Carbon dioxide accumulation has been a concern for scientists since the mid-19th century. Prognostications about our biosphere’s health spread into our social realm in the 1960s, and became a topic for artists soon thereafter. Ansel Adams’ photographs for the Sierra Club are the most visible example. Yet obscure, but more enduring is the 1975 exhibition curated by William Jenkins: “New Topographics: Photographs of a Man-altered Landscape,” which spawned a school of photographers and photography that’s taken up New Topographic precepts with impactful images and ideas. Forty-three years on, Daniel Joder has become a notable member of that group.
There is a twofold reason for this: Joder’s compelling images, and a new tack that includes unflinching discussions about our impact on the land. This is something that the original practitioners of New Topographics avoided, although several of them were sympathetic to the environmental movement’s goals. However, in the mid 1970s Jenkins’ and photography’s post-modern ideology engaged with issues of photographic theory, specifically the photograph as document. If one thinks about it as a missed opportunity—to center the exhibition solely about environmental concerns—one should understand that at that time, political awareness concerning environmental matters had not reached a necessary tipping point in America’s national consciousness. Today, with increasing drought, wildfires, hurricanes and extreme weather, minds have changed, and concern for the environment has refocused.

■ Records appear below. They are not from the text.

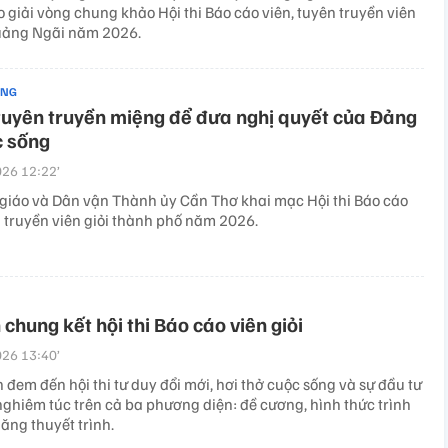
 giải vòng chung khảo Hội thi Báo cáo viên, tuyên truyền viên
Quảng Ngãi năm 2026.
ẢNG
tuyên truyền miệng để đưa nghị quyết của Đảng
c sống
26 12:22’
giáo và Dân vận Thành ủy Cần Thơ khai mạc Hội thi Báo cáo
n truyền viên giỏi thành phố năm 2026.
 chung kết hội thi Báo cáo viên giỏi
26 13:40’
h đem đến hội thi tư duy đổi mới, hơi thở cuộc sống và sự đầu tư
nghiêm túc trên cả ba phương diện: đề cương, hình thức trình
ăng thuyết trình.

Joder’s imagery provides a different vision of the suburban landscape than his progenitors: one that uses irony and melancholy. In “Moving Heaven and Earth, Boulder County, Colorado,” Joder depicts a tremendous mound of bulldozed earth overwhelming the American flag and blocking from view a new house, the ultimate symbol of the American dream. The scene is overarched by a sky of threatening storm clouds. In “Our National Anthem, Anthem Colorado,” Joder shows us a lonely outpost of an unoccupied playground flanked by unchecked suburban sprawl, which becomes the emblem for a new hymn sung by our consumerist nation.

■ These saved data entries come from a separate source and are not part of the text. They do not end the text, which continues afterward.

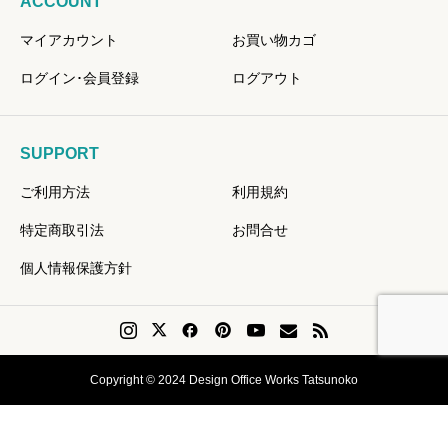
ACCOUNT
マイアカウント
お買い物カゴ
ログイン･会員登録
ログアウト
SUPPORT
ご利用方法
利用規約
特定商取引法
お問合せ
個人情報保護方針
Copyright © 2024 Design Office Works Tatsunoko
会員登録
Instagram
問い合せ
リクエスト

Accompanying Joder’s photographs is his blog, giving unequivocal voice to his imagery’s concerns: “Steadily and generally ignored, even lauded, the bulldozers plow on…vegetation is scraped away…the water tables drop…farms are sold off…condos and McMansions are vomited up…ecosystems are damaged or destroyed…suburbia expands, encroaching ever more on the last refuges of the original, pre-European invasion landscape.” (May 8, 2015)

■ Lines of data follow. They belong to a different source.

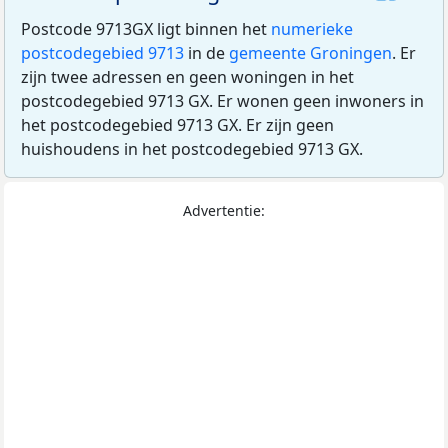
Postcode 9713GX ligt binnen het
numerieke
postcodegebied 9713
in de
gemeente Groningen
. Er
zijn twee adressen en geen woningen in het
postcodegebied 9713 GX. Er wonen geen inwoners in
het postcodegebied 9713 GX. Er zijn geen
huishoudens in het postcodegebied 9713 GX.
Advertentie:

By including commentary in his imagery and cogently framing his thoughts on his blog, Joder is fulfilling William Jenkins’ concern that “personal inflection or opinion” would interfere with “photography’s information-carrying capacity.” Perhaps this worry was necessary in the era of photography’s struggle to assert its place in the art world, but that intellectual climate, like the earth’s weather, has metaphorically, factually and fundamentally changed.